Allo stesso modo, vi sono tecniche di biofeedback come la sempre più usata Variabilità della Frequenza Cardiaca, che vengono utilizzate per monitorare l’efficacia delle tecniche di gestione dello stress, come la respirazione o il training autogeno ed i benefici ad esse collegate.

Analogamente, la ricerca genetica sui microbi intestinali, iniziata non più di una decina di anni fa sta aiutando la comunità scientifica a capire come la miriade di batteri che popolano il nostro intestino riesca attraverso la formazione di diversi neurotrasmettitori ad interagire con il cervello e con altri apparati del nostro organismo, in un processo bidirezionale.
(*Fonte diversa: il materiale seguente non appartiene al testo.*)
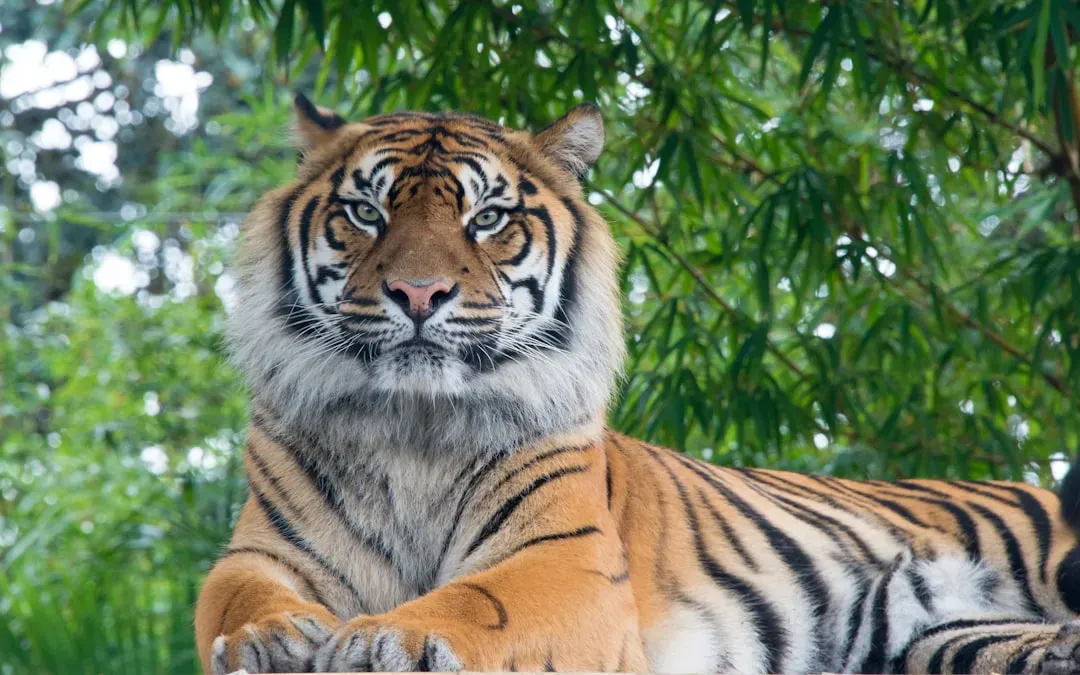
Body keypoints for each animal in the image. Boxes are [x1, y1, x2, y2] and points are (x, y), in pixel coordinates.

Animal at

La capacità dei batteri intestinali di produrre sostanze chimiche in base alla sollecitazione della mente è quanto mai affascinante e fornisce una spiegazione concreta e biologica degli effetti di molte pratiche di medicina alternativa o degli stessi fenomeni di autoguarigione

Credo che il progresso tecnologico medico-scientifico stia dando un grande impulso alla consapevolezza dell’influenza della mente sul corpo da parte della classe medica.

Penso perciò che nei prossimi anni l’interesse verso questi argomenti sarà sempre maggiore. Sempre più medici ed esperti aumenteranno le loro competenze in questi settori.
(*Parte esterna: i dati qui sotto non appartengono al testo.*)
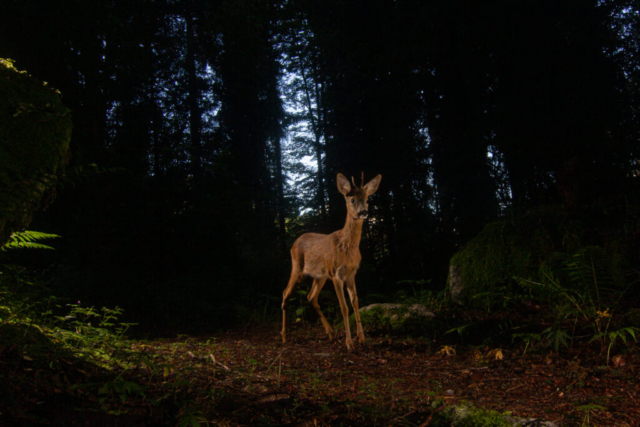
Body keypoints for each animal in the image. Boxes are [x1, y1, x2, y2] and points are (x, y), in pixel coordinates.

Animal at [280, 171, 380, 352]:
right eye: (352, 199)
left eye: (367, 199)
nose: (363, 212)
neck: (347, 247)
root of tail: (294, 243)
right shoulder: (336, 274)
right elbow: (344, 307)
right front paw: (349, 344)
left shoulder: (351, 273)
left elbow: (355, 303)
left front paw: (362, 339)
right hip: (298, 269)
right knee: (285, 293)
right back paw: (284, 336)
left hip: (320, 276)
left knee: (311, 296)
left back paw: (331, 333)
Chiaramente molte delle evidenze scientifiche alla base degli argomenti di cui abbiamo accennato in questa chiacchierata e che ho cercato di spiegare nel mio libro non erano riportate nei libri di testo universitari in cui hanno studiato la maggior parte dei medici attuali, per ovvi motivi temporali. Chi è riuscito a tenersi aggiornato, nonostante la miriade di impegni burocratici che attualmente assillano i nostri medici, ha indubbiamente acquisito più familiarità con questi concetti.

Gli altri potrebbero essere ancora dubbiosi o perplessi, ma penso che ormai sia solo una questione di tempo. Anche i più scettici non potranno fare a meno di considerare l’importanza delle tematiche di cui stiamo discutendo».